First, let’s consider the body
More often than not, we express negative feelings with our bodies: slumped shoulders, head down, a limp posture, or tensed muscles. If you were to think of a person who’s going through a rough patch, do you envision them jumping up and down the room, or walking with their head held high? Probably not. So, the first tip is to address that.
- Change Physiology: Shift your poor posture by pinning your shoulders back, holding your held up high, standing up straight. Shake things out. Move. Go for a walk, jump a little, smile (even if at no one). If you’re angry and holding tension in your jaw, hands or shoulders, release those muscles, and notice the tension melt away. Hug your own body. A personal favourite of mine is to put on Tina Turner’s Proud Mary and pretend I’m on stage, shaking my derriere to the music.
Now, ask yourself: Hows does my anger feel, when my body is this perked up, this relaxed? Am I still able to experience helplessness, whilst dancing in the living room?
Next, think of your focus
Let me show you something that will probably blow your mind.
In this famous and much acclaimed 1999 experiment, psychologists Chabris & Simons postulated that when we are focused on something, we are blind to everything else we are not looking out for. Even when it’s RIGHT in front of our eyes. Seems impossible? Try the experiment for yourself. Watch the video in the hyperlink, and count how many times the players in the white shirt pass the ball. DO NOT read anything below the video, just see how you go with that.
- Change Attention: The same is true of our mood. If all we’re looking for is depression or anger, all we will see will be depression and anger. If we’re exposed to depression and anxiety exclusively, we won’t notice what’s good. Happiness could slap us right in the face, and we wouldn’t see it.

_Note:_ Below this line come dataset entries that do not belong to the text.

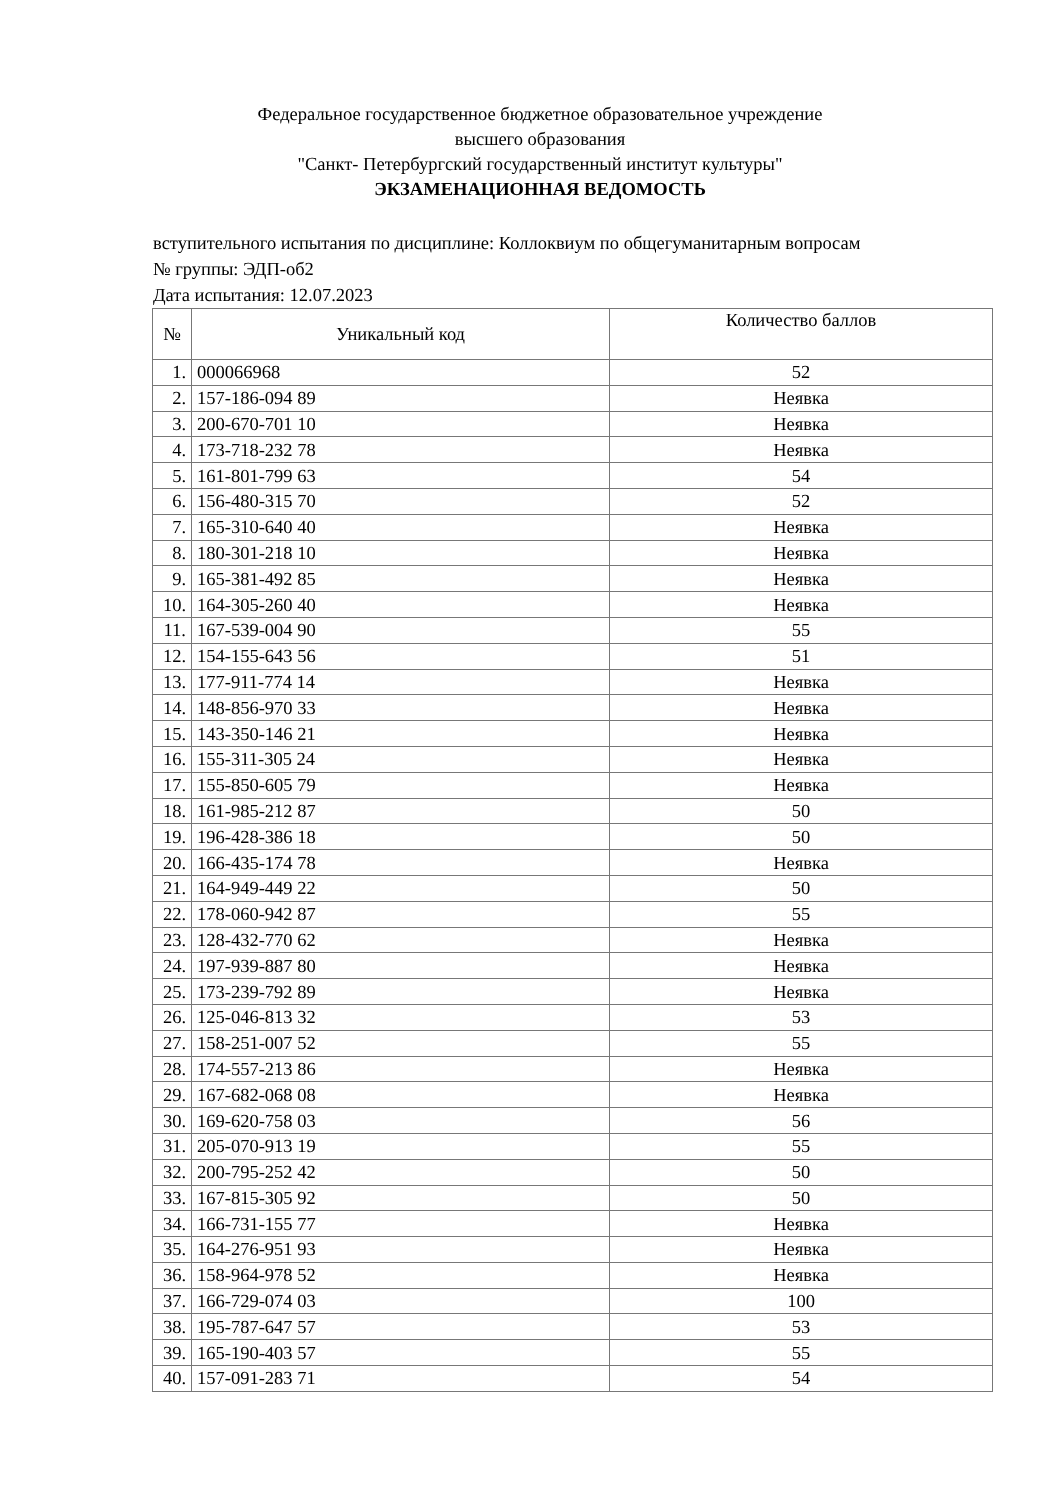Федеральное государственное бюджетное образовательное учреждение
высшего образования
"Санкт- Петербургский государственный институт культуры"
ЭКЗАМЕНАЦИОННАЯ ВЕДОМОСТЬ
вступительного испытания по дисциплине: Коллоквиум по общегуманитарным вопросам
№ группы: ЭДП-об2
Дата испытания: 12.07.2023
| № | Уникальный код | Количество баллов |
| --- | --- | --- |
| 1. | 000066968 | 52 |
| 2. | 157-186-094 89 | Неявка |
| 3. | 200-670-701 10 | Неявка |
| 4. | 173-718-232 78 | Неявка |
| 5. | 161-801-799 63 | 54 |
| 6. | 156-480-315 70 | 52 |
| 7. | 165-310-640 40 | Неявка |
| 8. | 180-301-218 10 | Неявка |
| 9. | 165-381-492 85 | Неявка |
| 10. | 164-305-260 40 | Неявка |
| 11. | 167-539-004 90 | 55 |
| 12. | 154-155-643 56 | 51 |
| 13. | 177-911-774 14 | Неявка |
| 14. | 148-856-970 33 | Неявка |
| 15. | 143-350-146 21 | Неявка |
| 16. | 155-311-305 24 | Неявка |
| 17. | 155-850-605 79 | Неявка |
| 18. | 161-985-212 87 | 50 |
| 19. | 196-428-386 18 | 50 |
| 20. | 166-435-174 78 | Неявка |
| 21. | 164-949-449 22 | 50 |
| 22. | 178-060-942 87 | 55 |
| 23. | 128-432-770 62 | Неявка |
| 24. | 197-939-887 80 | Неявка |
| 25. | 173-239-792 89 | Неявка |
| 26. | 125-046-813 32 | 53 |
| 27. | 158-251-007 52 | 55 |
| 28. | 174-557-213 86 | Неявка |
| 29. | 167-682-068 08 | Неявка |
| 30. | 169-620-758 03 | 56 |
| 31. | 205-070-913 19 | 55 |
| 32. | 200-795-252 42 | 50 |
| 33. | 167-815-305 92 | 50 |
| 34. | 166-731-155 77 | Неявка |
| 35. | 164-276-951 93 | Неявка |
| 36. | 158-964-978 52 | Неявка |
| 37. | 166-729-074 03 | 100 |
| 38. | 195-787-647 57 | 53 |
| 39. | 165-190-403 57 | 55 |
| 40. | 157-091-283 71 | 54 |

If instead of focusing on anxious, anger inducing or depressive inputs, you call on positive thoughts, how would that feel? Are you still able to feel anger or depression to that same level, if you focus on emotions like joy, kindness, or better yet gratitude? If instead of surrounding yourself with fights, abuse, helplessness, you watch kittens on YouTube, how has your mood changed?
Now, ask yourself: How would my sadness feel, if I were watching happiness-inducing content? How would my mood improved if I switched from depressive songs to Zumba? Can I still experience the same level of anger if I suddenly felt grateful for your health, your family, or the great pizza I had at lunch?
Lastly, your communication
Like I always say, the way we speak to ourselves and about ourselves matters. A LOT. Hearing yourself refer to yourself as a loser, or a failure, or stupid leads to you believing you are those things. And not only is that likely to be factually inaccurate (having failed a job interview does not make you a failure, for example) it’s also restrictive; you might have failed an interview, but you aced a pot roast.
- Change Language: unhelpful questions or statements like ‘I’m a real mess’ or ‘why am I always feeling like this’ are limiting, and can never elicit a positive state. Try asking more empowering questions, like ‘what can I do to feel better’ or ‘I am not where I want to be, but I am carving a path to get there’.
Now, ask yourself: how does your awful mood feel, when you speak to yourself with kindness? What would you say to a beloved friend who was struggling? Can you still feel jealousy, if what you ask yourself is not ‘why don’t I have what s/he has‘ but ‘how can I learn from this person’?
Taking full responsibility of your mood, and subsequently your life, makes you feel empowered and in control, and it allows you to manufacture happiness by yourself, as opposed to waiting for it to come to you.